WHAT IS REQUIRED: Lay out every line of text in the data below as a numbered list, leaving out any blank lines.

DATA FOR PROCESSING:
• • • •
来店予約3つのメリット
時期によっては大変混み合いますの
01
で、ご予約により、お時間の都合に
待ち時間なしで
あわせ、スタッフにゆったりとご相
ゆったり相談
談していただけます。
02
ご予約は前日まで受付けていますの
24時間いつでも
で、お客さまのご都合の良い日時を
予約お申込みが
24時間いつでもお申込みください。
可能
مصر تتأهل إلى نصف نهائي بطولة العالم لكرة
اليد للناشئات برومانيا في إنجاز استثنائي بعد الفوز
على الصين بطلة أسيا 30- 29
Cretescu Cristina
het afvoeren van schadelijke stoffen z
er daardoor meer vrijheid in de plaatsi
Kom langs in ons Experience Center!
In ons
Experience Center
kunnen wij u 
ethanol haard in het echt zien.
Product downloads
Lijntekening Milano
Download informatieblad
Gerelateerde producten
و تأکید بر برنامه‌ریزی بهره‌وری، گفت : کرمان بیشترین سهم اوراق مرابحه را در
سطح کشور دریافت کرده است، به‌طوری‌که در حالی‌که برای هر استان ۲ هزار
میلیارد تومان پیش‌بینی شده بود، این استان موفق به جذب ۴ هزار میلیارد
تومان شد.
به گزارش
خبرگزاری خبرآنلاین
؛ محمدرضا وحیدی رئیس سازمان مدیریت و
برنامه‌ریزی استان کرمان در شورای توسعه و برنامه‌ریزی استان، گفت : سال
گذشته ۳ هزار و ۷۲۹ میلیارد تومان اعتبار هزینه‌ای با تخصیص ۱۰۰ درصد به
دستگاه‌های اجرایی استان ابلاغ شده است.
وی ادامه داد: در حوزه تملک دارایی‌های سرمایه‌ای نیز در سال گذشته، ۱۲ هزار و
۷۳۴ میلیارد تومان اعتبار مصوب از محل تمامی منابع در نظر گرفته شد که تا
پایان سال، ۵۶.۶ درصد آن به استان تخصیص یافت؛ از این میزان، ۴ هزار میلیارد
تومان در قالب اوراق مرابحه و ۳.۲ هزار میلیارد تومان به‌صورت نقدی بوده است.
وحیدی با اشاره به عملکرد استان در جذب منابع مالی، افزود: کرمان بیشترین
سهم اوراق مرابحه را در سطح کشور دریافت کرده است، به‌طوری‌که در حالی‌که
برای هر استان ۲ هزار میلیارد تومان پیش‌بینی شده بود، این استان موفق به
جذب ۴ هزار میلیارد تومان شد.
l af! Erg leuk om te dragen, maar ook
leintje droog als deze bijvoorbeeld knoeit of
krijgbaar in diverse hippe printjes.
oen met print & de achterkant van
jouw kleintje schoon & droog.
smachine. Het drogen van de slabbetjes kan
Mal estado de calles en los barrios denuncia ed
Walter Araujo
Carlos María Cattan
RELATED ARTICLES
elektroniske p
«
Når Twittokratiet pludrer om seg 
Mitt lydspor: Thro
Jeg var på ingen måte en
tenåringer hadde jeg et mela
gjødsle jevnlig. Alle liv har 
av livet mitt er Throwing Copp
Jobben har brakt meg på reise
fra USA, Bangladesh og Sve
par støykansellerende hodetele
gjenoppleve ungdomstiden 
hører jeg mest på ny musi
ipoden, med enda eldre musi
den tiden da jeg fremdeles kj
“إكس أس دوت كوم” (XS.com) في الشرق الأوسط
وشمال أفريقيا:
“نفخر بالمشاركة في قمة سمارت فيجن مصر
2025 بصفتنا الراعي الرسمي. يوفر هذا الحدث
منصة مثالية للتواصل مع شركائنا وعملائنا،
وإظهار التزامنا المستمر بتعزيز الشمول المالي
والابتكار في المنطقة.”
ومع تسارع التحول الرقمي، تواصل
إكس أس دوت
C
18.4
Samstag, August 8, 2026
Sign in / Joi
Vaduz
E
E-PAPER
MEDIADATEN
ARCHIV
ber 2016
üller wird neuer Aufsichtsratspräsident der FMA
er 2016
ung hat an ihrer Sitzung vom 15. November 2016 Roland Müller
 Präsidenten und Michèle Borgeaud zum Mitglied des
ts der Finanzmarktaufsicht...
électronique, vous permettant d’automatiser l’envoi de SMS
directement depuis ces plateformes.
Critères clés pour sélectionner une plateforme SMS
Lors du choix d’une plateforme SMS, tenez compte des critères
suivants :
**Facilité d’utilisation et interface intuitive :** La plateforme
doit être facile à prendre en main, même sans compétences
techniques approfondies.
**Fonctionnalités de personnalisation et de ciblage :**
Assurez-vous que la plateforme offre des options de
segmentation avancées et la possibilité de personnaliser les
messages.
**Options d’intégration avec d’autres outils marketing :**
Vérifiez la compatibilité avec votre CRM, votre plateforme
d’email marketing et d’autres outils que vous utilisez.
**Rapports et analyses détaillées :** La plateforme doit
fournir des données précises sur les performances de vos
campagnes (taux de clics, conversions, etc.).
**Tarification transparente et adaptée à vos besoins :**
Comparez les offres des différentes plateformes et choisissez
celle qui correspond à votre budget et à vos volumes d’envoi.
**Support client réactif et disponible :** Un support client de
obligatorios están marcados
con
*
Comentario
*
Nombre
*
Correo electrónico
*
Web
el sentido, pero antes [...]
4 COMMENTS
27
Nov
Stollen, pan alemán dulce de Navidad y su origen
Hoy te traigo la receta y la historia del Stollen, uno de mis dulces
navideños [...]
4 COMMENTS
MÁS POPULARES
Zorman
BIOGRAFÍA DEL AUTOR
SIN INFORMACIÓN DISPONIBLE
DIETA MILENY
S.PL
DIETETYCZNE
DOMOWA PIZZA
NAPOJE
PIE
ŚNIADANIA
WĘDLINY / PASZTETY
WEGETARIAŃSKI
• • • •
SOLUTION FOR THIS TASK:
1. 来店予約3つのメリット
2. 時期によっては大変混み合いますの
3. 01
4. で、ご予約により、お時間の都合に
5. 待ち時間なしで
6. あわせ、スタッフにゆったりとご相
7. ゆったり相談
8. 談していただけます。
9. 02
10. ご予約は前日まで受付けていますの
11. 24時間いつでも
12. で、お客さまのご都合の良い日時を
13. 予約お申込みが
14. 24時間いつでもお申込みください。
15. 可能
16. مصر تتأهل إلى نصف نهائي بطولة العالم لكرة
17. اليد للناشئات برومانيا في إنجاز استثنائي بعد الفوز
18. على الصين بطلة أسيا 30- 29
19. Cretescu Cristina
20. het afvoeren van schadelijke stoffen z
21. er daardoor meer vrijheid in de plaatsi
22. Kom langs in ons Experience Center!
23. In ons
24. Experience Center
25. kunnen wij u 
26. ethanol haard in het echt zien.
27. Product downloads
28. Lijntekening Milano
29. Download informatieblad
30. Gerelateerde producten
31. و تأکید بر برنامه‌ریزی بهره‌وری، گفت : کرمان بیشترین سهم اوراق مرابحه را در
32. سطح کشور دریافت کرده است، به‌طوری‌که در حالی‌که برای هر استان ۲ هزار
33. میلیارد تومان پیش‌بینی شده بود، این استان موفق به جذب ۴ هزار میلیارد
34. تومان شد.
35. به گزارش
36. خبرگزاری خبرآنلاین
37. ؛ محمدرضا وحیدی رئیس سازمان مدیریت و
38. برنامه‌ریزی استان کرمان در شورای توسعه و برنامه‌ریزی استان، گفت : سال
39. گذشته ۳ هزار و ۷۲۹ میلیارد تومان اعتبار هزینه‌ای با تخصیص ۱۰۰ درصد به
40. دستگاه‌های اجرایی استان ابلاغ شده است.
41. وی ادامه داد: در حوزه تملک دارایی‌های سرمایه‌ای نیز در سال گذشته، ۱۲ هزار و
42. ۷۳۴ میلیارد تومان اعتبار مصوب از محل تمامی منابع در نظر گرفته شد که تا
43. پایان سال، ۵۶.۶ درصد آن به استان تخصیص یافت؛ از این میزان، ۴ هزار میلیارد
44. تومان در قالب اوراق مرابحه و ۳.۲ هزار میلیارد تومان به‌صورت نقدی بوده است.
45. وحیدی با اشاره به عملکرد استان در جذب منابع مالی، افزود: کرمان بیشترین
46. سهم اوراق مرابحه را در سطح کشور دریافت کرده است، به‌طوری‌که در حالی‌که
47. برای هر استان ۲ هزار میلیارد تومان پیش‌بینی شده بود، این استان موفق به
48. جذب ۴ هزار میلیارد تومان شد.
49. l af! Erg leuk om te dragen, maar ook
50. leintje droog als deze bijvoorbeeld knoeit of
51. krijgbaar in diverse hippe printjes.
52. oen met print & de achterkant van
53. jouw kleintje schoon & droog.
54. smachine. Het drogen van de slabbetjes kan
55. Mal estado de calles en los barrios denuncia ed
56. Walter Araujo
57. Carlos María Cattan
58. RELATED ARTICLES
59. elektroniske p
60. «
61. Når Twittokratiet pludrer om seg 
62. Mitt lydspor: Thro
63. Jeg var på ingen måte en
64. tenåringer hadde jeg et mela
65. gjødsle jevnlig. Alle liv har 
66. av livet mitt er Throwing Copp
67. Jobben har brakt meg på reise
68. fra USA, Bangladesh og Sve
69. par støykansellerende hodetele
70. gjenoppleve ungdomstiden 
71. hører jeg mest på ny musi
72. ipoden, med enda eldre musi
73. den tiden da jeg fremdeles kj
74. “إكس أس دوت كوم” (XS.com) في الشرق الأوسط
75. وشمال أفريقيا:
76. “نفخر بالمشاركة في قمة سمارت فيجن مصر
77. 2025 بصفتنا الراعي الرسمي. يوفر هذا الحدث
78. منصة مثالية للتواصل مع شركائنا وعملائنا،
79. وإظهار التزامنا المستمر بتعزيز الشمول المالي
80. والابتكار في المنطقة.”
81. ومع تسارع التحول الرقمي، تواصل
82. إكس أس دوت
83. C
84. 18.4
85. Samstag, August 8, 2026
86. Sign in / Joi
87. Vaduz
88. E
89. E-PAPER
90. MEDIADATEN
91. ARCHIV
92. ber 2016
93. üller wird neuer Aufsichtsratspräsident der FMA
94. er 2016
95. ung hat an ihrer Sitzung vom 15. November 2016 Roland Müller
96.  Präsidenten und Michèle Borgeaud zum Mitglied des
97. ts der Finanzmarktaufsicht...
98. électronique, vous permettant d’automatiser l’envoi de SMS
99. directement depuis ces plateformes.
100. Critères clés pour sélectionner une plateforme SMS
101. Lors du choix d’une plateforme SMS, tenez compte des critères
102. suivants :
103. **Facilité d’utilisation et interface intuitive :** La plateforme
104. doit être facile à prendre en main, même sans compétences
105. techniques approfondies.
106. **Fonctionnalités de personnalisation et de ciblage :**
107. Assurez-vous que la plateforme offre des options de
108. segmentation avancées et la possibilité de personnaliser les
109. messages.
110. **Options d’intégration avec d’autres outils marketing :**
111. Vérifiez la compatibilité avec votre CRM, votre plateforme
112. d’email marketing et d’autres outils que vous utilisez.
113. **Rapports et analyses détaillées :** La plateforme doit
114. fournir des données précises sur les performances de vos
115. campagnes (taux de clics, conversions, etc.).
116. **Tarification transparente et adaptée à vos besoins :**
117. Comparez les offres des différentes plateformes et choisissez
118. celle qui correspond à votre budget et à vos volumes d’envoi.
119. **Support client réactif et disponible :** Un support client de
120. obligatorios están marcados
121. con
122. *
123. Comentario
124. *
125. Nombre
126. *
127. Correo electrónico
128. *
129. Web
130. el sentido, pero antes [...]
131. 4 COMMENTS
132. 27
133. Nov
134. Stollen, pan alemán dulce de Navidad y su origen
135. Hoy te traigo la receta y la historia del Stollen, uno de mis dulces
136. navideños [...]
137. 4 COMMENTS
138. MÁS POPULARES
139. Zorman
140. BIOGRAFÍA DEL AUTOR
141. SIN INFORMACIÓN DISPONIBLE
142. DIETA MILENY
143. S.PL
144. DIETETYCZNE
145. DOMOWA PIZZA
146. NAPOJE
147. PIE
148. ŚNIADANIA
149. WĘDLINY / PASZTETY
150. WEGETARIAŃSKI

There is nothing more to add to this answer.